Family members of Syrians who disappeared in the 14-year civil war on Sunday gathered in the city of Daraa and called on the interim government to not give up on efforts to find them.

The United Nations in 2021 estimated that over 130,000 Syrians were taken away and disappeared, many of them detained by Bashar al-Assad's network of intelligence agencies, as well as by opposition fighters and the extremist ISIS group. Advocacy group The Syrian Campaign says some 112,000 are still missing to this day.

When opposition led by group Hayat Tahrir al-Sham overthrew President Bashar Assad in April, they stormed prisons and released detainees from the ousted government's dungeons.

Families of the missing quickly rushed to the prisons seeking their loved ones. While there were some reunions, rescue services also discovered mass graves around the country and used whatever remains they could retrieve to identify the dead.

Wafa Mustafa held a placard of her father, Ali, who was detained by the Assad government's security forces in 2013. She fled a week later to Germany, fearing she would also be detained, and hasn't heard from him since.

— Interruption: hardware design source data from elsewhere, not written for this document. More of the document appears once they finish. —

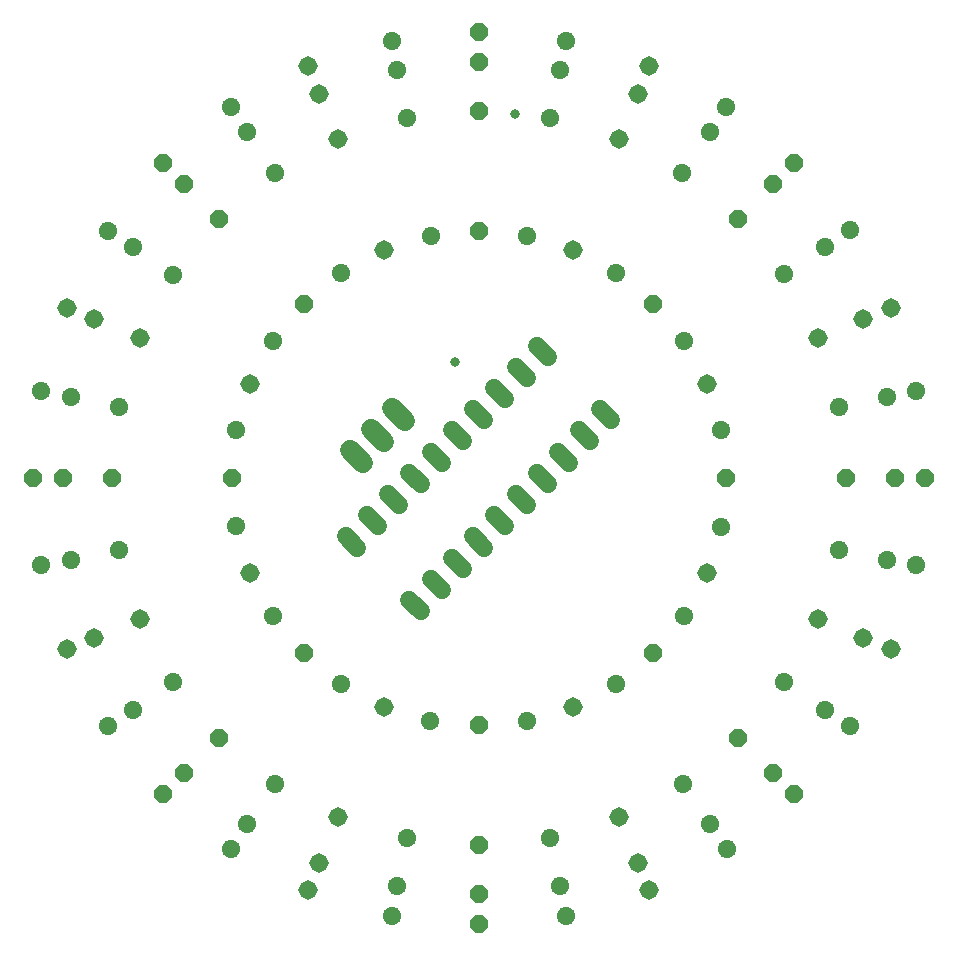
<source format=gbr>
G04 EAGLE Gerber RS-274X export*
G75*
%MOMM*%
%FSLAX34Y34*%
%LPD*%
%INSoldermask Top*%
%IPPOS*%
%AMOC8*
5,1,8,0,0,1.08239X$1,22.5*%
G01*
%ADD10C,0.803200*%
%ADD11P,1.649562X8X292.500000*%
%ADD12P,1.649562X8X281.300000*%
%ADD13P,1.649562X8X270.000000*%
%ADD14P,1.649562X8X258.800000*%
%ADD15P,1.649562X8X247.500000*%
%ADD16P,1.649562X8X236.300000*%
%ADD17P,1.649562X8X225.000000*%
%ADD18P,1.649562X8X213.800000*%
%ADD19P,1.649562X8X202.500000*%
%ADD20P,1.649562X8X191.300000*%
%ADD21P,1.649562X8X180.000000*%
%ADD22P,1.649562X8X168.800000*%
%ADD23P,1.649562X8X157.500000*%
%ADD24P,1.649562X8X146.300000*%
%ADD25P,1.649562X8X135.000000*%
%ADD26P,1.649562X8X123.800000*%
%ADD27P,1.649562X8X112.500000*%
%ADD28P,1.649562X8X101.300000*%
%ADD29P,1.649562X8X90.000000*%
%ADD30P,1.649562X8X78.800000*%
%ADD31P,1.649562X8X67.500000*%
%ADD32P,1.649562X8X56.300000*%
%ADD33P,1.649562X8X45.000000*%
%ADD34P,1.649562X8X33.800000*%
%ADD35P,1.649562X8X22.500000*%
%ADD36P,1.649562X8X371.300000*%
%ADD37P,1.649562X8X360.000000*%
%ADD38P,1.649562X8X348.800000*%
%ADD39P,1.649562X8X337.500000*%
%ADD40P,1.649562X8X326.300000*%
%ADD41P,1.649562X8X315.000000*%
%ADD42P,1.649562X8X303.800000*%
%ADD43C,1.524000*%
%ADD44C,1.727200*%


D10*
X379627Y498427D03*
X430811Y708811D03*
D11*
X400000Y777700D03*
X400000Y752300D03*
D12*
X473667Y770458D03*
X468733Y745542D03*
D13*
X544560Y748933D03*
X534840Y725467D03*
D14*
X609847Y714066D03*
X595753Y692934D03*
D15*
X667080Y667080D03*
X649120Y649120D03*
D16*
X714054Y609865D03*
X692946Y595735D03*
D17*
X748933Y544560D03*
X725467Y534840D03*
D18*
X770454Y473689D03*
X745546Y468711D03*
D19*
X777700Y400000D03*
X752300Y400000D03*
D20*
X770458Y326333D03*
X745542Y331267D03*
D21*
X748933Y255440D03*
X725467Y265160D03*
D22*
X714066Y190153D03*
X692934Y204247D03*
D23*
X667080Y132920D03*
X649120Y150880D03*
D24*
X609865Y85946D03*
X595735Y107054D03*
D25*
X544560Y51067D03*
X534840Y74533D03*
D26*
X473689Y29546D03*
X468711Y54454D03*
D27*
X400000Y22300D03*
X400000Y47700D03*
D28*
X326333Y29542D03*
X331267Y54458D03*
D29*
X255440Y51067D03*
X265160Y74533D03*
D30*
X190153Y85934D03*
X204247Y107066D03*
D31*
X132920Y132920D03*
X150880Y150880D03*
D32*
X85946Y190135D03*
X107054Y204265D03*
D33*
X51067Y255440D03*
X74533Y265160D03*
D34*
X29546Y326311D03*
X54454Y331289D03*
D35*
X22300Y400000D03*
X47700Y400000D03*
D36*
X29542Y473667D03*
X54458Y468733D03*
D37*
X51067Y544560D03*
X74533Y534840D03*
D38*
X85934Y609847D03*
X107066Y595753D03*
D39*
X132920Y667080D03*
X150880Y649120D03*
D40*
X190135Y714054D03*
X204265Y692946D03*
D41*
X255440Y748933D03*
X265160Y725467D03*
D42*
X326311Y770454D03*
X331289Y745546D03*
D27*
X400000Y609200D03*
X400000Y710800D03*
D28*
X440833Y605167D03*
X460567Y704833D03*
D29*
X480060Y593267D03*
X518940Y687133D03*
D30*
X516214Y573937D03*
X572586Y658463D03*
D31*
X547879Y547879D03*
X619721Y619721D03*
D32*
X573986Y516140D03*
X658414Y572660D03*
D33*
X593267Y480060D03*
X687133Y518940D03*
D34*
X605185Y440746D03*
X704815Y460654D03*
D35*
X609200Y400000D03*
X710800Y400000D03*
D36*
X605167Y359167D03*
X704833Y339433D03*
D37*
X593267Y319940D03*
X687133Y281060D03*
D38*
X573937Y283786D03*
X658463Y227414D03*
D39*
X547879Y252121D03*
X619721Y180279D03*
D40*
X516140Y226014D03*
X572660Y141586D03*
D41*
X480060Y206733D03*
X518940Y112867D03*
D42*
X440746Y194815D03*
X460654Y95185D03*
D11*
X400000Y190800D03*
X400000Y89200D03*
D12*
X359167Y194833D03*
X339433Y95167D03*
D13*
X319940Y206733D03*
X281060Y112867D03*
D14*
X283786Y226063D03*
X227414Y141537D03*
D15*
X252121Y252121D03*
X180279Y180279D03*
D16*
X226014Y283860D03*
X141586Y227340D03*
D17*
X206733Y319940D03*
X112867Y281060D03*
D18*
X194815Y359254D03*
X95185Y339346D03*
D19*
X190800Y400000D03*
X89200Y400000D03*
D20*
X194833Y440833D03*
X95167Y460567D03*
D21*
X206733Y480060D03*
X112867Y518940D03*
D22*
X226063Y516214D03*
X141537Y572586D03*
D23*
X252121Y547879D03*
X180279Y619721D03*
D24*
X283860Y573986D03*
X227340Y658414D03*
D25*
X319940Y593267D03*
X281060Y687133D03*
D26*
X359254Y605185D03*
X339346Y704815D03*
D43*
X449212Y512433D02*
X458551Y503093D01*
X440591Y485133D02*
X431251Y494472D01*
X413291Y476512D02*
X422630Y467172D01*
X404670Y449212D02*
X395330Y458551D01*
X377370Y440591D02*
X386709Y431251D01*
X368749Y413291D02*
X359409Y422630D01*
X341449Y404670D02*
X350788Y395330D01*
X332828Y377370D02*
X323488Y386709D01*
X305528Y368749D02*
X314867Y359409D01*
X296907Y341449D02*
X287567Y350788D01*
X341449Y296907D02*
X350788Y287567D01*
X368749Y305528D02*
X359409Y314867D01*
X377370Y332828D02*
X386709Y323488D01*
X404670Y341449D02*
X395330Y350788D01*
X413291Y368749D02*
X422630Y359409D01*
X440591Y377370D02*
X431251Y386709D01*
X449212Y404670D02*
X458551Y395330D01*
X476512Y413291D02*
X467172Y422630D01*
X485133Y440591D02*
X494472Y431251D01*
X512433Y449212D02*
X503093Y458551D01*
D44*
X301668Y412893D02*
X290892Y423670D01*
X308853Y441630D02*
X319629Y430854D01*
X337589Y448814D02*
X326813Y459591D01*
M02*

</source>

Like many other Syrians who fled the conflict or went into exile for their activism, she often held protests and rallied in European cities. Now, she has returned twice since Assad's ouster, trying to figure out her father's whereabouts.

“I’m trying, feeling both hope and despair, to find any answer on the fate of my father,” she told The Associated Press. “I searched inside the prisons, the morgues, the hospitals, and through the bodies of the martyrs, but I still couldn’t find anything.”

A United Nations-backed commission on Friday urged the government led by interim President Ahmed al-Sharaa to preserve evidence and anything they can document from prisons in the ongoing search for the disappeared and to pursue perpetrators.

Some foreign nationals are missing in Syria as well, notably American journalist Austin Tice, whose mother visited Syria in January and met with al-Sharaa. Tice has not been heard from other than a video released weeks after his disappearance in 2012 that showed him blindfolded and held by armed men.

Syria’s conflict started as one of the popular uprisings of the so-called 2011 Arab Spring, before Assad crushed the largely peaceful protests and a civil war erupted. Half a million people have been killed and more than 5 million left the country as refugees.